Average house price rises to record high of £202,436 in April

Updated

House prices lifted to a new record high of £202,436 on average in April after a burst of housing market activity, an index has found.

Property values edged up by 0.2% month on month across the UK and by 4.9% annually, Nationwide Building Society said.

Estate agents had reported buy-to-let investors rushing to beat a stamp duty deadline on April 1 which saw the cost of the tax hiked by three percentage points for people buying second homes.

There have also been reports that this freed up some house-sellers to trade up, pushing up house prices higher up the property chain.

House price growth has slowed down slightly, however, compared with March, when property values increased by 0.7% month on month and by 5.7% annually.

Nationwide chief economist Robert Gardner said: "This slowdown returns the annual pace of house price growth to the fairly narrow range between 3% and 5% that had been prevailing since the summer of 2015.

"It may be that the surge in house purchase activity resulting from the increase in stamp duty on second homes from April 1 provided a temporary boost to prices in March.

"However, it is possible that the recent pattern of strong employment growth, rising real earnings, low borrowing costs and constrained supply will tilt the demand/supply balance in favour of sellers and exert upward pressure on price growth once again in the quarters ahead."

Mr Gardner said that looking at recent reports showing mortgage lending and house sales data, while there is evidence that buy-to-let mortgage lending increased sharply in March, a large proportion of the boost to house purchase activity also came from cash buyers.

He continued: "Cash purchasers have become a more significant part of the market since the financial crisis, accounting for around 35% of all transactions since 2008, compared with around 25% in 2006/7.

"Cash investors would have also been better placed to buy properties in the relatively short period of time between the stamp duty announcement at the November Autumn Statement and the implementation on April 1."

Looking ahead, he said: "House purchase activity is likely to fall in the months ahead given the number of purchasers that brought forward transactions.
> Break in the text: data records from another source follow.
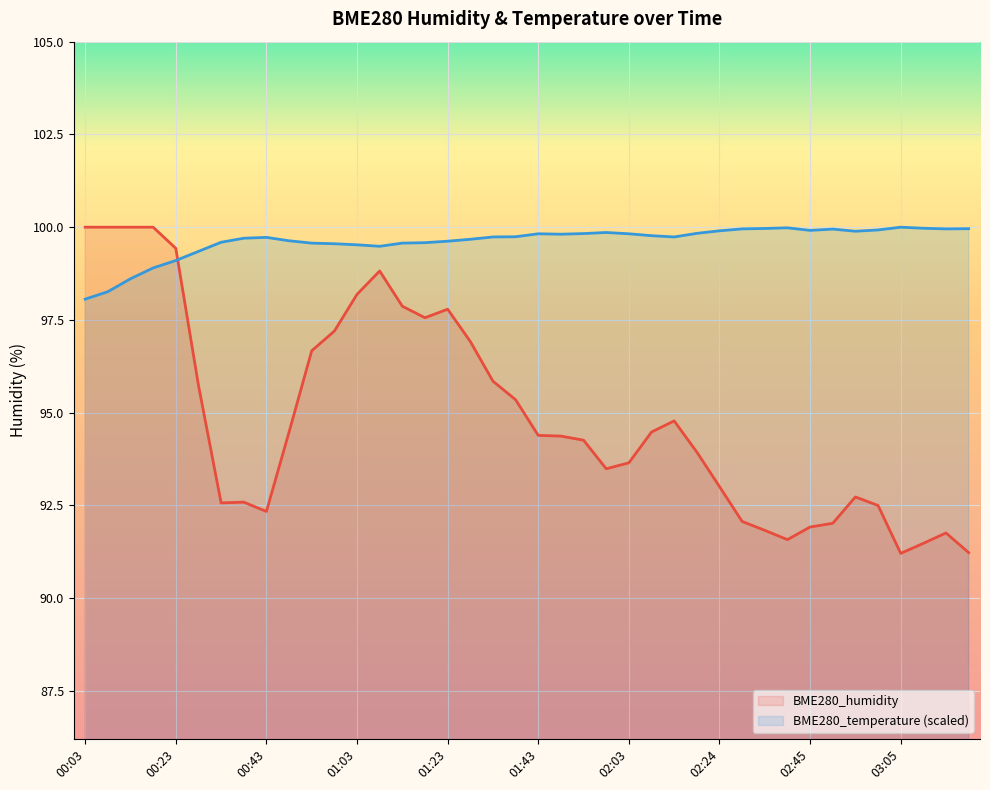

At which category does the chart reach its peak across all series?

00:03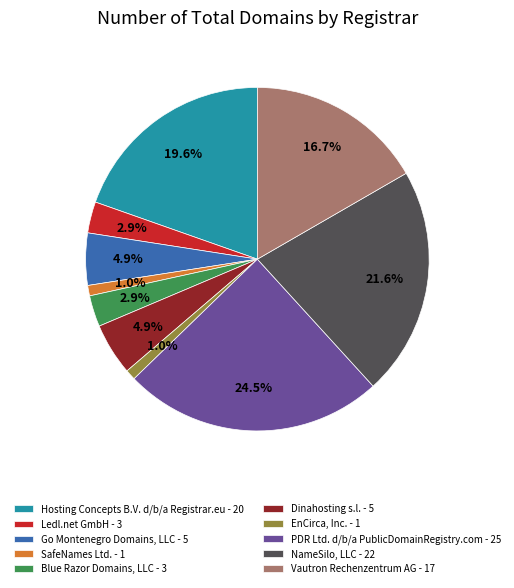

To the nearest percent, what is the combined percentage of Ledl.net GmbH and Vautron Rechenzentrum AG?

20%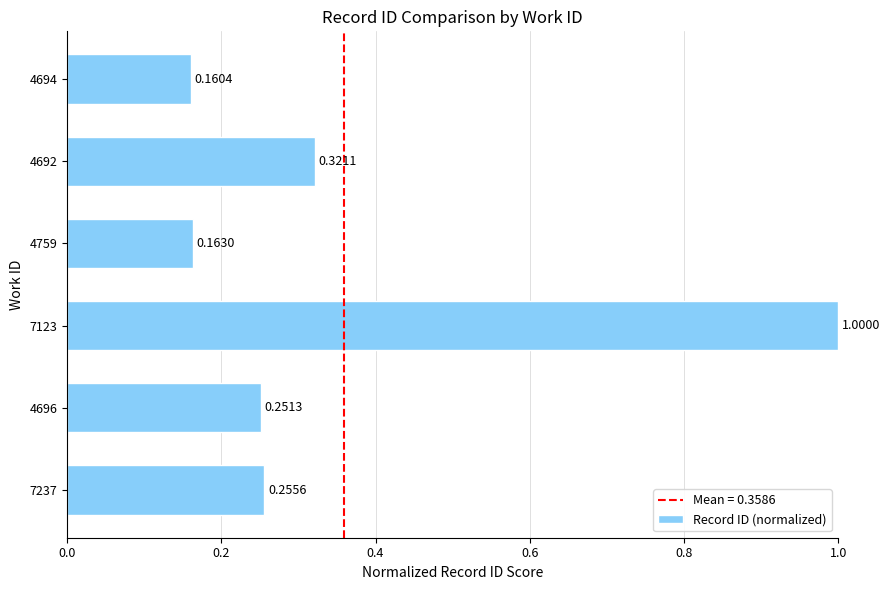

List the labels in order of value, smallest first.

4694, 4759, 4696, 7237, 4692, 7123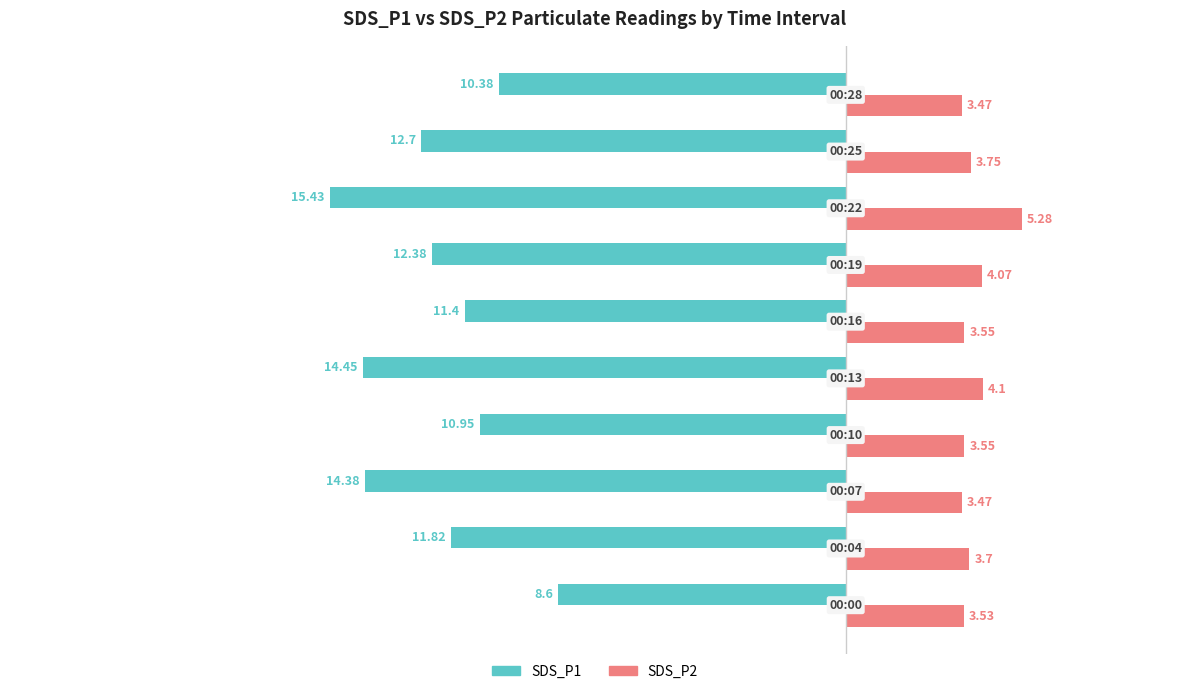

Which series has the largest total across all categories?

SDS_P2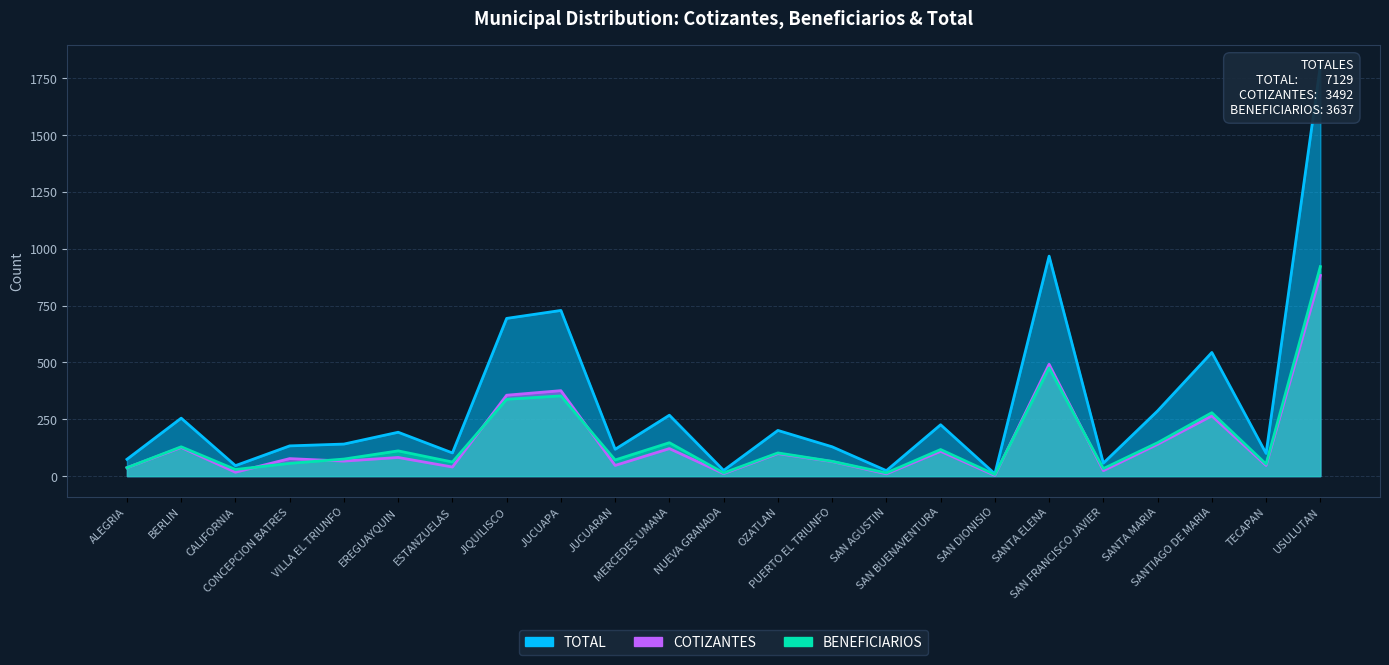

At which category does BENEFICIARIOS reach its first local peak?

BERLIN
The recovery thereafter may also be fairly gradual, especially in the BTL (buy-to-let) sector, where a wealth of other policy changes, such as the reduction in tax relief for landlords from 2017 are likely to exert an ongoing drag."

Mr Gardner also said there is a risk that the recent stampede of people snapping up properties will make existing shortages of homes on the market worse.

He said figures from the Royal Institution of Chartered Surveyors (Rics) have shown the number of properties on estate agents' books was already close to all-time lows, according to data going back to the late 1970s.

Commenting on Nationwide's report, Howard Archer, chief UK and European economist at IHS Global Insight, said: "Current increased domestic, economic and political uncertainties could also be reining in housing market activity, especially in the run-up to June's EU referendum.

"Consequently, house prices may well be softer for the next few months. Nevertheless, we still expect house prices to post relatively solid increases over 2016 as a whole - likely by around 5% on the Nationwide measure - with support coming from a relative shortage of properties as well as decent buyer interest."